The official announcement came late last night but administrators warned the deal doesn’t guarantee any recompense to the 4,800 creditors who are still owed some $500 million.

“The administrators are pleased to confirm they have now entered into a sale and implementation deed with Air T which will result in the sale and recapitalisation of the business operations conducted by the group.
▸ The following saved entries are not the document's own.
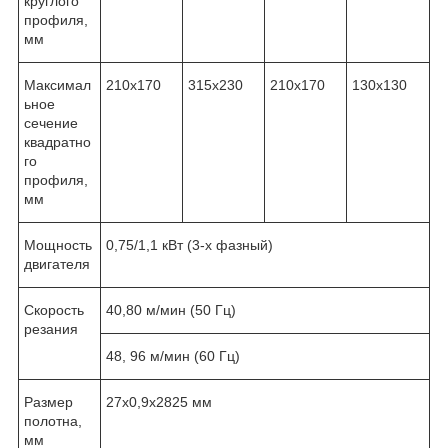
круглого
профиля,
мм
Максимал
210х170
315х230
210х170
130х130
ьное
сечение
квадратно
го
профиля,
мм
Мощность
0,75/1,1 кВт (3-х фазный)
двигателя
Скорость
40,80 м/мин (50 Гц)
резания
48, 96 м/мин (60 Гц)
Размер
27х0,9х2825 мм
полотна,
мм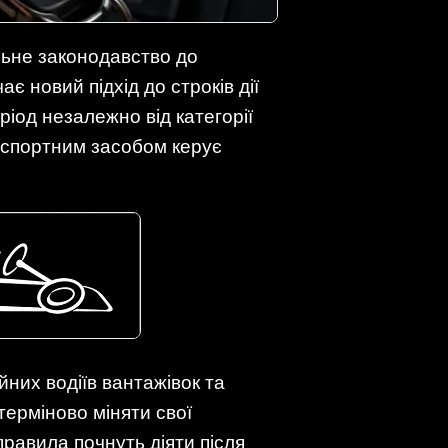
альне законодавство до
є новий підхід до строків дії
ріод незалежно від категорії
анспортним засобом керує
йних водіїв вантажівок та
терміново міняти свої
равила почнуть діяти після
No return to shareholders is anticipated,” administrators Ernst and Young said in a statement.

Rex Airlines was placed into administration in July with the federal government later providing $80m in loans to keep its regional routes operating.

The Transport Workers Union welcomed the news but said assurances must be made by Air T to safeguard its vital regional routes, as well as workers’ pay and conditions.
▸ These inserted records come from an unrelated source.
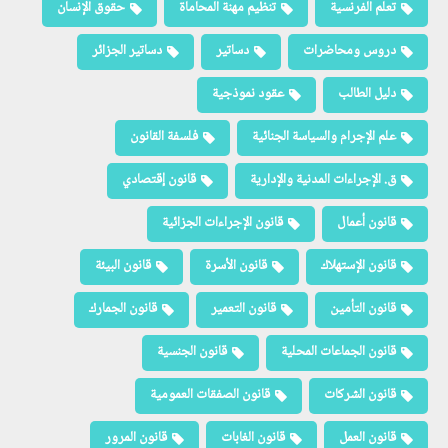
تعلم الفرنسية
تنظيم مهنة المحاماة
حقوق الإنسان
دروس ومحاضرات
دساتير
دساتير الجزائر
دليل الطالب
عقود نموذجية
علم الإجرام والسياسة الجنائية
فلسفة القانون
ق. الإجراءات المدنية والإدارية
قانون إقتصادي
قانون أعمال
قانون الإجراءات الجزائية
قانون الإستهلاك
قانون الأسرة
قانون البيئة
قانون التأمين
قانون التعمير
قانون الجمارك
قانون الجماعات المحلية
قانون الجنسية
قانون الشركات
قانون الصفقات العمومية
قانون العمل
قانون الغابات
قانون المرور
“With little known about Air T’s plan for Rex’s critical routes, there are still significant questions here around jobs and the continuation of services long-term,” said Michael Kaine, TWU National Secretary.
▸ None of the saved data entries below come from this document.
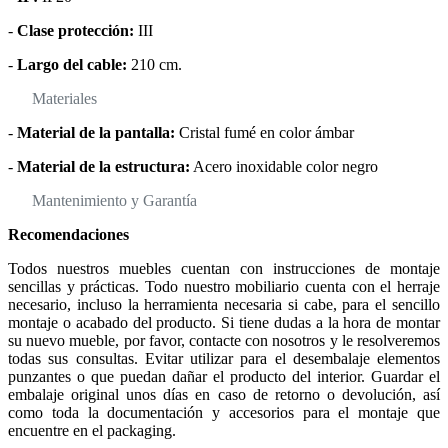
-
Clase protección:
III
-
Largo del cable:
210 cm.
Materiales
-
Material de la pantalla:
Cristal fumé en color ámbar
-
Material de la estructura:
Acero inoxidable color negro
Mantenimiento y Garantía
Recomendaciones
Todos nuestros muebles cuentan con instrucciones de montaje
sencillas y prácticas. Todo nuestro mobiliario cuenta con el herraje
necesario, incluso la herramienta necesaria si cabe, para el sencillo
montaje o acabado del producto. Si tiene dudas a la hora de montar
su nuevo mueble, por favor, contacte con nosotros y le resolveremos
todas sus consultas. Evitar utilizar para el desembalaje elementos
punzantes o que puedan dañar el producto del interior. Guardar el
embalaje original unos días en caso de retorno o devolución, así
como toda la documentación y accesorios para el montaje que
encuentre en el packaging.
“The Federal Government must ensure it extracts further commitments from Air T on routes and services, and good jobs.”

The TWU will now seek a meeting with Air T to pursue commitments around employee entitlements and answers on the future expansion of the airline, guarantees of routes and services, and diversification of its fleet.

“Regional Australia has been left behind too frequently when it comes to aviation, and now more than ever we need certainty into the future for Rex,” added Mr Kaine.

“Air T’s long-term plan for Rex must involve growing these critical services and investing in the airline, which crucially means good jobs for workers.”